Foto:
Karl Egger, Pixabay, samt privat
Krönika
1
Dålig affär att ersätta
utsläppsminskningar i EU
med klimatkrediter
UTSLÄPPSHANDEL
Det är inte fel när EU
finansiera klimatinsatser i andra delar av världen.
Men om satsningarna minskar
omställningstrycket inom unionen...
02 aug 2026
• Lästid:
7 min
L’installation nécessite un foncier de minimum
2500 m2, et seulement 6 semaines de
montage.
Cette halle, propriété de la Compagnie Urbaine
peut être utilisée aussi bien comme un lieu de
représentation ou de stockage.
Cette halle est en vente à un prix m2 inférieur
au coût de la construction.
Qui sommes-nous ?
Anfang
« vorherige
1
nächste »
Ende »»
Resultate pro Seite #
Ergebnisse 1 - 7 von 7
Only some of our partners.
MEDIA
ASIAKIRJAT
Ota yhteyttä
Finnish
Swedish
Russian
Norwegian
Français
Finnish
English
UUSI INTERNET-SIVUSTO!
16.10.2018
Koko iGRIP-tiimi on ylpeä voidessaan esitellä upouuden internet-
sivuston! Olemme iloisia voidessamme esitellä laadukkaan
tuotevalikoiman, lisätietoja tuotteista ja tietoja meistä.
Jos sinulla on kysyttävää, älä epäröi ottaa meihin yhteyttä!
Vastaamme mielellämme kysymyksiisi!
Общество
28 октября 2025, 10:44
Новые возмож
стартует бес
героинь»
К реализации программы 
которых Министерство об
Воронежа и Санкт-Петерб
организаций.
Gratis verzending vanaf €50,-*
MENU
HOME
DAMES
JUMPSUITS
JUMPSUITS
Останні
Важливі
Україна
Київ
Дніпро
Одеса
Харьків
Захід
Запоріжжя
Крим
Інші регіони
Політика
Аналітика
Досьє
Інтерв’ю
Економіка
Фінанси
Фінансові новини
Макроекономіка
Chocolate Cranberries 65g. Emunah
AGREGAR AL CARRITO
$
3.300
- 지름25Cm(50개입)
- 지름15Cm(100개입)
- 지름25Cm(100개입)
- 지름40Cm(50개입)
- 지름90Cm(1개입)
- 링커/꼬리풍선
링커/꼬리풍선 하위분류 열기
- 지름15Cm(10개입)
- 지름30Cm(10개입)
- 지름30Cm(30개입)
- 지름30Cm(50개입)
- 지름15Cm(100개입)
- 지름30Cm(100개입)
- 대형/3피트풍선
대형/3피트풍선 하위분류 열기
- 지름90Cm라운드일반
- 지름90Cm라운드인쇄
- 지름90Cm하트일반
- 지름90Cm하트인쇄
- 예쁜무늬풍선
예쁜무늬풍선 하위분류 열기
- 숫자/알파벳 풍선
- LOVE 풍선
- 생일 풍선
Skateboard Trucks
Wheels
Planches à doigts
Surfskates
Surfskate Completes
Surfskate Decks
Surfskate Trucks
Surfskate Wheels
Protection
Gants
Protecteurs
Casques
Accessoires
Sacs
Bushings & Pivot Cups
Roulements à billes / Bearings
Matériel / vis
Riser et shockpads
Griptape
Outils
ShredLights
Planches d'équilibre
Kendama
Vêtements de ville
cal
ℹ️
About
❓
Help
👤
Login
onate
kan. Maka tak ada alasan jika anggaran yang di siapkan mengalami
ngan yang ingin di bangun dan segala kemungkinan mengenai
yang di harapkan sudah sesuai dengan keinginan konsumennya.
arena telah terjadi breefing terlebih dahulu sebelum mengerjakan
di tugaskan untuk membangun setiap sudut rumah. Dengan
+++++
#### [HOW TO COMPLETE THIS TASK]
Check each line of the listing above for the string "halle" and return those that contain it.

#### [ANSWER FOR THIS EXERCISE]
Cette halle, propriété de la Compagnie Urbaine
Cette halle est en vente à un prix m2 inférieur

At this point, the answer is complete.